Пушкин, пользуясь этим приемом, нас постоянно обманывает: мы ждем одного - получаем другое, как бы оступаемся, ритм нарушается, чтобы не стать привычкой, монотонностью.
Синкопа помогает избегать преднамеренности.
«Чем меньше женщину мы любим,
Тем легче нравимся мы ей…»
- так начинается четвертая глава. Пушкин не скажет:
«Чем меньше женщину мы любим,
Тем больше нравимся мы ей…»,
потому что «меньше - больше» хотя и точнее, но предсказуемо. Пушкин дает неожиданное: не «меньше - больше», а «меньше - легче». «Больше» и «легче» в данном случае одно и то же, но второе неожиданнее, а потому обостряет восприятие.
Или:
«Без грамматической ошибки
Я русской речи не люблю»,
- издалека готовит нас Пушкин к восприятию письма Татьяны.

### Условия задания
1 > Определите, соответствуют ли тексту утверждения (a), (b) и (c), и подтвердите каждый ответ «да» или «нет» точной цитатой из текста. (a) Четвертая глава начинается строками «Чем меньше женщину мы любим, Тем легче нравимся мы ей…». (b) По тексту, вариант «меньше - больше» менее точен, чем «меньше - легче». (c) По тексту, слова «больше» и «легче» в этом случае означают разное.
2 > Изложите содержание текста в двух предложениях.
3 > Процитируйте из текста фрагмент, начиная со слов «Пушкин, пользуясь этим» и заканчивая словами «восприятию письма Татьяны.».

### Исходные записи
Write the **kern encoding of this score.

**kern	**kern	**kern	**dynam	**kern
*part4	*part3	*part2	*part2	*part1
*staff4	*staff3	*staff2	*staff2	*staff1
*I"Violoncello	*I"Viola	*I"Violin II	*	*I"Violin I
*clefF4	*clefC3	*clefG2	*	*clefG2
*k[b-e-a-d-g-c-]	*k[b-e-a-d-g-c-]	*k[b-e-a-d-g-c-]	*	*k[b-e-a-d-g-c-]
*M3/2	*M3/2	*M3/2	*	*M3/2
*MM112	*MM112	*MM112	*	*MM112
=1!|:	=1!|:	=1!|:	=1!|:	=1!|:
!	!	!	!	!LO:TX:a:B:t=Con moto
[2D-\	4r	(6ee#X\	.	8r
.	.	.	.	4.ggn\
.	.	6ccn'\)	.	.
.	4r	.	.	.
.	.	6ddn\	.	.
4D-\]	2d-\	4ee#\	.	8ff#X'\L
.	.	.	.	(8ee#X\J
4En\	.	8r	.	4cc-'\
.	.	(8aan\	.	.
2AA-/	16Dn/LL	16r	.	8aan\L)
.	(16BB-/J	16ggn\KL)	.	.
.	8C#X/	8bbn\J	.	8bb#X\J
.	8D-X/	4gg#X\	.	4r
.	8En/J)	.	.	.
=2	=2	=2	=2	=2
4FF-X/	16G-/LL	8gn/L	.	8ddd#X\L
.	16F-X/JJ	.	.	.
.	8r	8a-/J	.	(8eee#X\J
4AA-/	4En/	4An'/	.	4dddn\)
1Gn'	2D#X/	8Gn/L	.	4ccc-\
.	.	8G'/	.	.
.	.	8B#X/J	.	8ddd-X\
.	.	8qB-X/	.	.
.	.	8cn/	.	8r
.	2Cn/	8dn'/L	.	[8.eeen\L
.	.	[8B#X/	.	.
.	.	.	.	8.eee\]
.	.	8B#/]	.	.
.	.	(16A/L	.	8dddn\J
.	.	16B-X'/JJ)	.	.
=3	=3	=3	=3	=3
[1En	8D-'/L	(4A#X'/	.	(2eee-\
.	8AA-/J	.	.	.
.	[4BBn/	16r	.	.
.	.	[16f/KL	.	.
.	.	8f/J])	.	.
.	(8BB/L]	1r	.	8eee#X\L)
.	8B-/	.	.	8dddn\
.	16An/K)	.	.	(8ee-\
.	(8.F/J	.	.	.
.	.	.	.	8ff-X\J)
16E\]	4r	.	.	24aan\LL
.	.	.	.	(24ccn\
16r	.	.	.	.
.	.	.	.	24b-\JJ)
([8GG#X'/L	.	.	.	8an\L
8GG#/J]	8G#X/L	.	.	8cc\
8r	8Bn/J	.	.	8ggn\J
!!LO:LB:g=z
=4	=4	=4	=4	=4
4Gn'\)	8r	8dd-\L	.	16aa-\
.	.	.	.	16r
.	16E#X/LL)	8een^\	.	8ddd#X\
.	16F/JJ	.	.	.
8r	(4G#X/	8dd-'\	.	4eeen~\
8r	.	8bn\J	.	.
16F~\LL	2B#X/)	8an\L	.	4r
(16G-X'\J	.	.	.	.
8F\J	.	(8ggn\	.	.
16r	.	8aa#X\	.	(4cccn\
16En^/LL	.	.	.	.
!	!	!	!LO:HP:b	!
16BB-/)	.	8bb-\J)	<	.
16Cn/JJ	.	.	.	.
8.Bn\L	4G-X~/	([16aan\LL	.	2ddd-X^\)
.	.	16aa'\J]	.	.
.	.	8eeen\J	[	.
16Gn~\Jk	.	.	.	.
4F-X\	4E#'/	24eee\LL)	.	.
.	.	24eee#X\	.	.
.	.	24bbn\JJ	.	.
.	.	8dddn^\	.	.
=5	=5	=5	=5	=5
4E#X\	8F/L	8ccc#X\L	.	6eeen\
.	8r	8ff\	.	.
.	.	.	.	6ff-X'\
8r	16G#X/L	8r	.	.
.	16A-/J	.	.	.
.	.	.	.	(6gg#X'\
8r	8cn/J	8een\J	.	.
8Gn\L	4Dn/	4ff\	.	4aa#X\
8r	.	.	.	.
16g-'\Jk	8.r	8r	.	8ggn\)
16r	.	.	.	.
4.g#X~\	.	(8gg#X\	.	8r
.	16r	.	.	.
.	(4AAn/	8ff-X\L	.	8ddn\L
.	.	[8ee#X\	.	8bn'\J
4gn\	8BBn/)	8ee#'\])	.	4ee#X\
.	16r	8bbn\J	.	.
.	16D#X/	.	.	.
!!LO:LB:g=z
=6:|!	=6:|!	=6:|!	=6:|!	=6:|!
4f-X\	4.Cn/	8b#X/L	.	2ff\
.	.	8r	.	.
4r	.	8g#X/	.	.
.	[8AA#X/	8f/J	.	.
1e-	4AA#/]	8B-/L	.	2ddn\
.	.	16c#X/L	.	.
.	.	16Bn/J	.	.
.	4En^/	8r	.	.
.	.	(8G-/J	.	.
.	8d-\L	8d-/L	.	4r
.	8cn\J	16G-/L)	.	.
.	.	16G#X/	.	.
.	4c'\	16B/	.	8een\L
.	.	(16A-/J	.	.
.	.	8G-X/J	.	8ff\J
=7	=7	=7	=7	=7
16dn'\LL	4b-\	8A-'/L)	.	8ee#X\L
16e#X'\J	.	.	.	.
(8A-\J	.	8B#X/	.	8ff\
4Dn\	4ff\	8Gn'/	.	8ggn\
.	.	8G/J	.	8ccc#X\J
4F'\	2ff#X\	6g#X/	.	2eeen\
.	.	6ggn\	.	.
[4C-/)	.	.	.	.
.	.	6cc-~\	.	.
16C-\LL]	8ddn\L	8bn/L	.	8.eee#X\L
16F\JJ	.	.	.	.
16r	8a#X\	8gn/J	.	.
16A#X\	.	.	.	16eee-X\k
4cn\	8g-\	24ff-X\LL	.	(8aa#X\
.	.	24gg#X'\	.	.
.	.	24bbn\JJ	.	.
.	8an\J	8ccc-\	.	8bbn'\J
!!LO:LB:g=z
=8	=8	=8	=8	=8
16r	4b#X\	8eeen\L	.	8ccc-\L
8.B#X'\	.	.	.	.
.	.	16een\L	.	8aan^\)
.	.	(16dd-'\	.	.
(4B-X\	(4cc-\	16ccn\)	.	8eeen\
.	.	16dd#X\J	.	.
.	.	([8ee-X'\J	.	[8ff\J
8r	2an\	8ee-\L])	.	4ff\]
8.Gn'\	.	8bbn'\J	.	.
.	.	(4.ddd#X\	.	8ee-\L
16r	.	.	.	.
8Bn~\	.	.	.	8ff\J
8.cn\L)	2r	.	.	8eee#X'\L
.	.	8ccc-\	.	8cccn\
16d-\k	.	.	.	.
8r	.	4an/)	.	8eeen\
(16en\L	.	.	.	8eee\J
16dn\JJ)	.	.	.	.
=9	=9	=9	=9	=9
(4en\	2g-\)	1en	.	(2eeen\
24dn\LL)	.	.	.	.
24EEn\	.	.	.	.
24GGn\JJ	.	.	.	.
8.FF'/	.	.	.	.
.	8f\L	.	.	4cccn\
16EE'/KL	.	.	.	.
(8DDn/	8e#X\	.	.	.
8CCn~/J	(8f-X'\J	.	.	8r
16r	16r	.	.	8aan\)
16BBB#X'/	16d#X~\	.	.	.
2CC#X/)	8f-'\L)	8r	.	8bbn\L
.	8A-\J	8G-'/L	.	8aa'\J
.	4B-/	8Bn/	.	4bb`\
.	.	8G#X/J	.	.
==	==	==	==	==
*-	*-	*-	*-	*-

### Ожидаемые результаты
1 >
(a) Да: «так начинается четвертая глава».
(b) Нет: «„меньше - больше“ хотя и точнее, но предсказуемо».
(c) Нет: «„Больше“ и „легче“ в данном случае одно и то же».

2 > Пушкин постоянно обманывает ожидания читателя и нарушает ритм, чтобы тот не стал привычкой, а синкопа помогает ему избегать преднамеренности. Так, в начале четвертой главы он пишет не предсказуемое «меньше - больше», а неожиданное «меньше - легче», которое обостряет восприятие.

3 >
Пушкин, пользуясь этим приемом, нас постоянно обманывает: мы ждем одного - получаем другое, как бы оступаемся, ритм нарушается, чтобы не стать привычкой, монотонностью.
Синкопа помогает избегать преднамеренности.
«Чем меньше женщину мы любим,
Тем легче нравимся мы ей…»
- так начинается четвертая глава. Пушкин не скажет:
«Чем меньше женщину мы любим,
Тем больше нравимся мы ей…»,
потому что «меньше - больше» хотя и точнее, но предсказуемо. Пушкин дает неожиданное: не «меньше - больше», а «меньше - легче». «Больше» и «легче» в данном случае одно и то же, но второе неожиданнее, а потому обостряет восприятие.
Или:
«Без грамматической ошибки
Я русской речи не люблю»,
- издалека готовит нас Пушкин к восприятию письма Татьяны.